How to find your Passion
Imagine waking up every morning with the biggest smile on your face and an eagerness to get to work.
Imagine the first thing coming out of your mouth to be: “Woohoo. Bring it on, World!” Imagine actually looking forward to work pressures and deadlines, when they don’t get you down, but get you excited. Yes, that’s how it feels when you discover your true passion. If you haven’t found your passion yet, do it. You will be so much happier and content. Here’s how to go about it:
You must love something
What is it that you love doing the most? What is it that gets your motors running? Gardening, singing, teaching, selling, writing? What is it that you lean towards the most? Do you want to open your own restaurant or a coffee shop? Do you like to build things? Do like carpentry, meeting and talking to people, reading books? What gets you excited? What do you dream about most at night? If someone tells you, “Hey, Tom, we’re heading to a writing workshop,” will you bolt to your friend’s home before he replaces the phone, or disconnect your phone so that he won’t call you again? Get a piece of paper and pen, or head to your laptop or PC and start typing. Make a list of your skills and talent and find out which comes closest to making you smile. If the list doesn’t help, ask your friends and family to help you identify things they think you’re good at. Or you can always take an aptitude test to figure out where your strengths lie.
Where do you invest most of your time?
I knew I wanted to be a writer long back, when I was still in school. But it took a more solid form once I completed my studies. When I decided that I wanted to write professionally, all I did for hours and hours together was to browse for universities that offered a Masters program in writing. Monitor where you spend your time. Which websites do you surf the most on the internet? When you go to a bookstore, which section do you rush to? If you’re in the midst of a discussion, which topic gets you jumping up and down, like a child going to Disneyland. Film making? Acting? Directing? Scriptwriting?

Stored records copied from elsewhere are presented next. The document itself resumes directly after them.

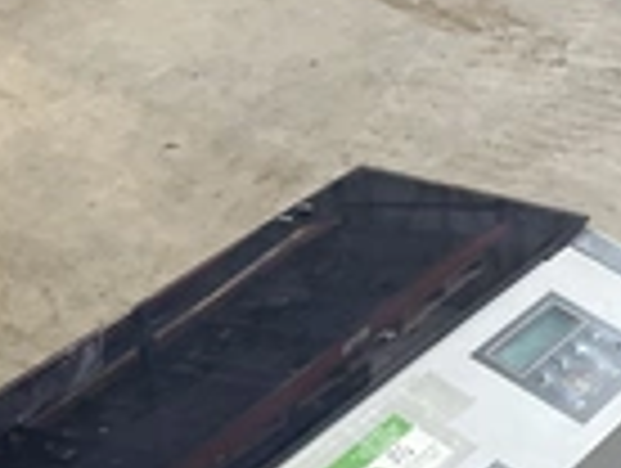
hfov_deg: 22.8
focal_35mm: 84
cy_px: 648
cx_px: 81
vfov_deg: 16.4
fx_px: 1510
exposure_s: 1/60
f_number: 1.8
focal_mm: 3
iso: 80
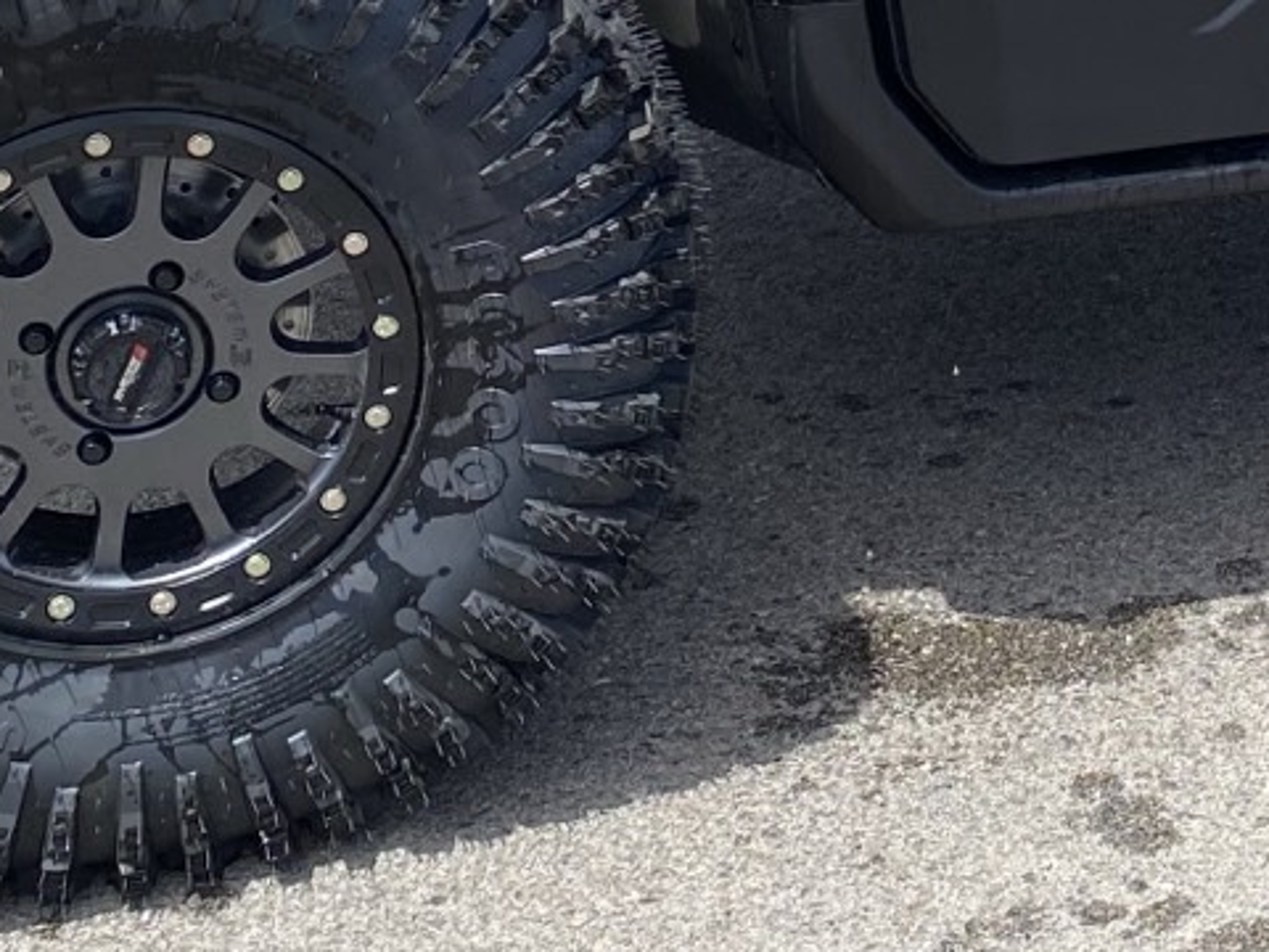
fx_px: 3813
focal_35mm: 104
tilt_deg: -9.9
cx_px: 1536
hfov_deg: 17.9
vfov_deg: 13.3
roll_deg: +0.2
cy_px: -550
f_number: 1.8
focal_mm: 4.25
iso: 32
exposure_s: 1/1653
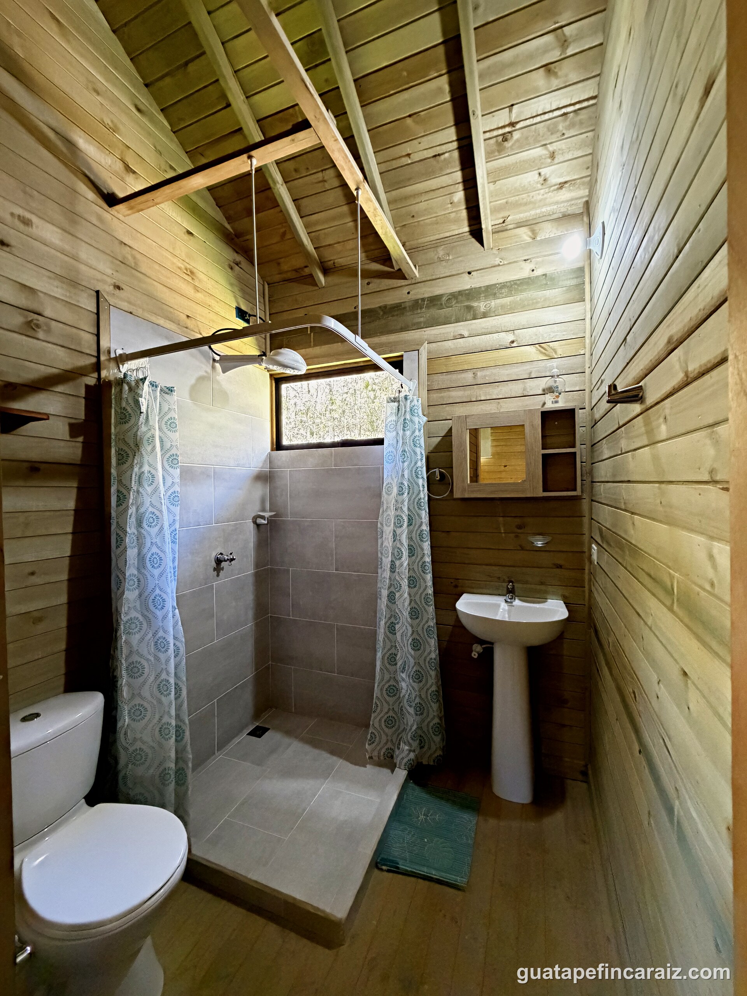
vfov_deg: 102.1
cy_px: 498
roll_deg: +0.8
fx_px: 403
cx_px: 374
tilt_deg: -1.0
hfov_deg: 85.7
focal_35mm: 14
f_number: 2.2
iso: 1250
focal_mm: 2.22
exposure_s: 1/59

Stand up comedy?
Trial run
There you have it – your passion. But hey, don’t go bonkers over it yet. Do not hand in your resignation right away. There’s a lot of work still to be done. Give your hobby or passion a trial run. See how it goes. Have it going on the side. See whether you truly are passionate about it. See this as a training ground, a sort of skill building phase, if you will. Continue to research on how you can become the best in your field, how you can introduce things that have never been taught before, whether you need to upgrade yourself through a course or a workshop. And continue to practise. Get real good at it before thinking of turning it into your full time profession.
Roadblocks
It might be possible that you don’t find your passion immediately. You might have thought this is it and then found yourself getting bored within a week. Don’t worry. You can still pick one thing at a time and put it into practise. Once you start discarding the ones that don’t excite you, you will soon be left with things that do. But the key is to not stop trying. Ever. Keep at it. You never know, but you might have multiple passions in life. So give yourself time to explore all of them. Even if you’re not making money off it as yet, don’t quit. Success takes time, but when it comes, it comes at the speed of a torrent.
Put everything into finding your passion, because once you do, there will be no looking back. The glow on your face will never leave. You will feel so much more content and fulfilled, as though you’re serving your life’s purpose. So keep looking.